■ Goal of the exercise
Your output should consist of the lines from the first line of the records below through the one with "index dip: (135, 160)", exactly, minus the pictures.

[Stored items]
---

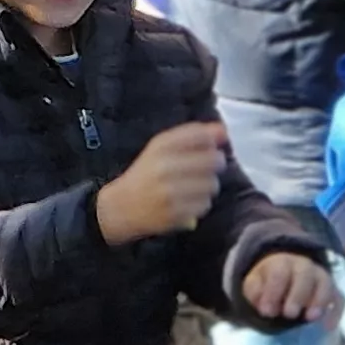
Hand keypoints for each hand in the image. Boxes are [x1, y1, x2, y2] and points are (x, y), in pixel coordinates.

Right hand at [93, 120, 227, 243]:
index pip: (201, 135)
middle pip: (213, 160)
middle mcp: (164, 166)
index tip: (210, 147)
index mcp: (160, 146)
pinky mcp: (175, 213)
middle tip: (203, 169)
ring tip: (192, 187)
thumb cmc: (146, 174)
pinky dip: (201, 203)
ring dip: (208, 185)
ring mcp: (170, 192)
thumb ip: (193, 136)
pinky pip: (205, 204)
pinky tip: (187, 201)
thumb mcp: (162, 148)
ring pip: (212, 184)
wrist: (121, 207)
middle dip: (214, 164)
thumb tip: (223, 131)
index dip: (212, 141)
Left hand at [240, 250, 341, 324]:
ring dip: (319, 300)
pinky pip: (339, 298)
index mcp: (282, 263)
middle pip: (305, 275)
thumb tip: (265, 306)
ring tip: (310, 318)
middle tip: (289, 314)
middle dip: (297, 295)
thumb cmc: (268, 282)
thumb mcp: (254, 284)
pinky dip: (336, 311)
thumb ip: (255, 292)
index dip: (273, 292)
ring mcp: (320, 277)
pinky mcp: (332, 291)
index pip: (279, 272)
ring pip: (325, 283)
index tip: (266, 312)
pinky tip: (328, 326)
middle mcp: (304, 267)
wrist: (284, 273)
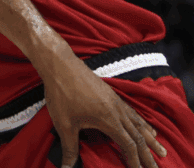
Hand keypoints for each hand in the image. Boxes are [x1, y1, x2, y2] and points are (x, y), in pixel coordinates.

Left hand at [42, 55, 167, 167]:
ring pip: (138, 123)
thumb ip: (69, 147)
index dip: (135, 160)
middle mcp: (118, 111)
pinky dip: (142, 122)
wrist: (61, 64)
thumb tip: (67, 167)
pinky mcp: (111, 94)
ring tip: (160, 149)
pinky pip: (132, 112)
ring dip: (149, 138)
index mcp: (109, 120)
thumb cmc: (61, 94)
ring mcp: (116, 101)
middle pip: (139, 135)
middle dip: (148, 153)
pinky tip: (144, 125)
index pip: (129, 144)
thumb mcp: (63, 124)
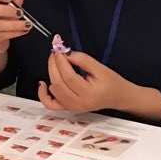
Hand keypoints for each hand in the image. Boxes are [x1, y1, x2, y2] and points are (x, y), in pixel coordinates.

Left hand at [39, 50, 160, 117]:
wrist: (118, 96)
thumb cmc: (111, 82)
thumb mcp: (100, 68)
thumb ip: (82, 60)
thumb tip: (65, 53)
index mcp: (89, 94)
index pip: (68, 76)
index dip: (61, 62)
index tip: (58, 50)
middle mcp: (79, 103)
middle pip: (58, 83)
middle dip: (53, 65)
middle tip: (54, 53)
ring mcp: (72, 108)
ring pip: (54, 90)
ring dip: (51, 74)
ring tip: (55, 63)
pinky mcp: (68, 108)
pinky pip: (50, 104)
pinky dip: (43, 94)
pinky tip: (42, 83)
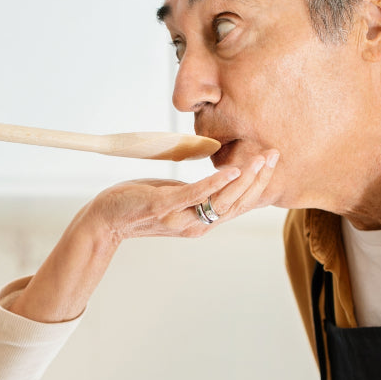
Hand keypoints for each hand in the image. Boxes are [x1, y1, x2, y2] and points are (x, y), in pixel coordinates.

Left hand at [78, 149, 279, 246]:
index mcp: (202, 223)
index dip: (259, 184)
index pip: (240, 205)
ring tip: (260, 159)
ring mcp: (180, 218)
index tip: (273, 161)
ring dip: (244, 178)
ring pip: (222, 200)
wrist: (106, 219)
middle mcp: (196, 225)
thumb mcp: (178, 198)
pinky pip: (195, 195)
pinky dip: (216, 183)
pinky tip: (231, 170)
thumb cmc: (141, 205)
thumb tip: (221, 179)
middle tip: (274, 154)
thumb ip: (201, 194)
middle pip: (237, 203)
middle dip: (259, 178)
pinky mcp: (164, 206)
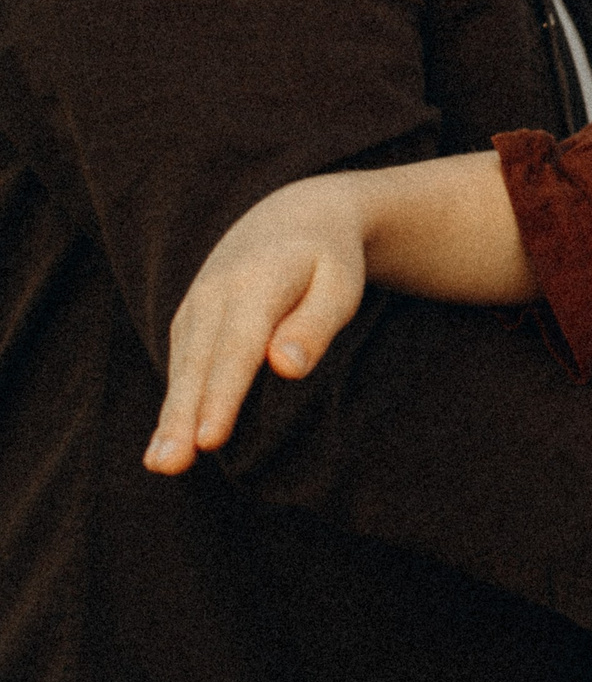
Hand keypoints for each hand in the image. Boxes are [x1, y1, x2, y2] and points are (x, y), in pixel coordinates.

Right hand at [149, 173, 372, 473]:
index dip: (222, 395)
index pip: (238, 347)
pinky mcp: (191, 319)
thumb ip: (315, 325)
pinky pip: (182, 364)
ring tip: (161, 463)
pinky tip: (168, 441)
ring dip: (169, 417)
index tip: (210, 438)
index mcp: (258, 282)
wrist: (295, 216)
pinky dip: (174, 402)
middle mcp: (216, 293)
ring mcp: (198, 305)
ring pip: (183, 367)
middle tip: (169, 464)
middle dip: (183, 416)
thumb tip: (286, 368)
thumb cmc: (329, 260)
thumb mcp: (340, 284)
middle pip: (199, 363)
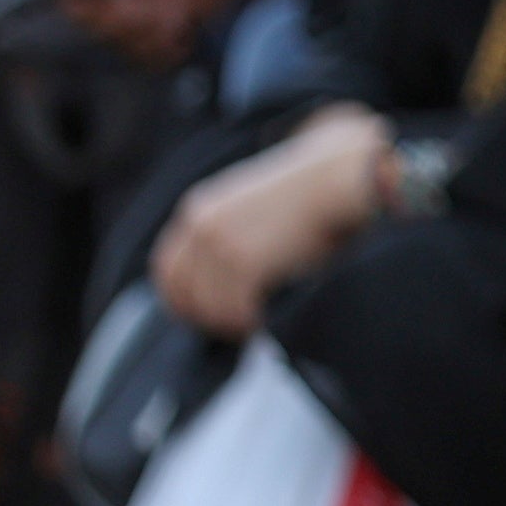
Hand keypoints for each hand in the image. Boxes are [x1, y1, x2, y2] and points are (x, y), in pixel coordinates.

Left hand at [150, 103, 392, 337]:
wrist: (337, 179)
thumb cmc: (310, 197)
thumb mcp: (253, 207)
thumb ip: (229, 235)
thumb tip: (227, 280)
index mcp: (199, 210)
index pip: (168, 269)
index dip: (184, 300)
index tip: (209, 315)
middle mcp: (201, 225)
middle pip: (181, 293)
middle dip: (206, 317)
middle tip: (236, 326)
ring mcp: (220, 243)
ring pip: (210, 306)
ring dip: (232, 322)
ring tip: (258, 323)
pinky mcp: (244, 260)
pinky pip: (235, 310)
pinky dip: (250, 322)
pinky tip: (267, 319)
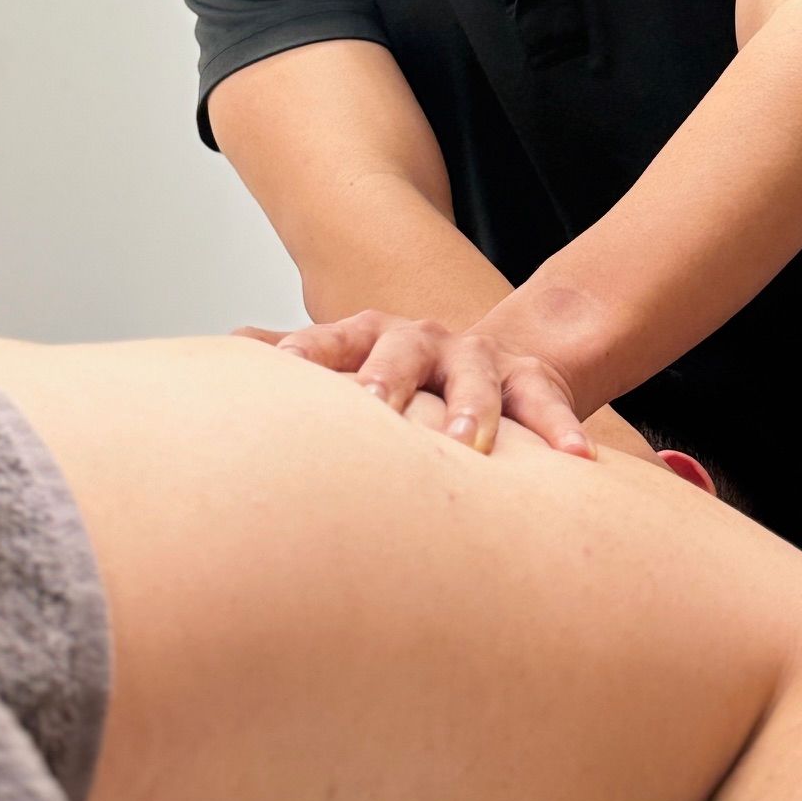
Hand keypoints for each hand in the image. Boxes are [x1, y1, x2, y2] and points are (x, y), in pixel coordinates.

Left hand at [232, 311, 594, 458]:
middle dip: (390, 379)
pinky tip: (577, 461)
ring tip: (471, 445)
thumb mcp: (344, 367)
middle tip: (375, 410)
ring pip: (479, 377)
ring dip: (474, 408)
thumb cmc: (397, 383)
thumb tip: (225, 350)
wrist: (488, 359)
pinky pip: (549, 401)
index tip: (284, 375)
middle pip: (403, 352)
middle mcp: (424, 341)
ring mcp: (479, 359)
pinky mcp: (532, 380)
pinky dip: (561, 429)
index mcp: (370, 339)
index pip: (332, 342)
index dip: (308, 356)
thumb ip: (290, 360)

---

■ Result of the task
Hand keypoints for each hand in the image. Boxes are [x1, y1, x2, y2] and points are (x, y), in pixel coordinates.

Right hand at [93, 120, 227, 243]:
index pip: (201, 135)
middle pip: (213, 160)
middle mcp: (164, 166)
index tip: (210, 147)
index mcp: (160, 146)
pinky mcp: (175, 213)
middle tip: (203, 169)
ring tip: (192, 187)
thumb cmc: (146, 174)
pinky dip: (201, 203)
ring dip: (208, 185)
ring mcp: (170, 192)
thumb ip: (193, 136)
pinky pip: (205, 204)
pinky tip: (187, 201)
thumb mcp: (162, 148)
ring pip: (212, 184)
wrist: (121, 207)
middle dip: (214, 164)
thumb tip: (223, 131)
index dip: (212, 141)
Left hand at [240, 250, 341, 324]:
ring dip: (319, 300)
pinky pip: (339, 298)
index mcp: (282, 263)
middle pip: (305, 275)
thumb tip: (265, 306)
ring tip: (310, 318)
middle tip: (289, 314)
middle dip: (297, 295)
thumb cmc: (268, 282)
thumb mcp: (254, 284)
pinky dip: (336, 311)
thumb ip: (255, 292)
index dip: (273, 292)
ring mcp: (320, 277)
pinky mcp: (332, 291)
index pip: (279, 272)
ring pip: (325, 283)
index tip: (266, 312)
pinky tip: (328, 326)
middle mcp: (304, 267)
wrist: (284, 273)
Hand keypoints for each hand in the image. Boxes are [x1, y1, x2, y2] and points are (x, y), in pixel coordinates.

Left hand at [42, 55, 167, 167]:
ring pip: (138, 123)
thumb ip: (69, 147)
index dip: (135, 160)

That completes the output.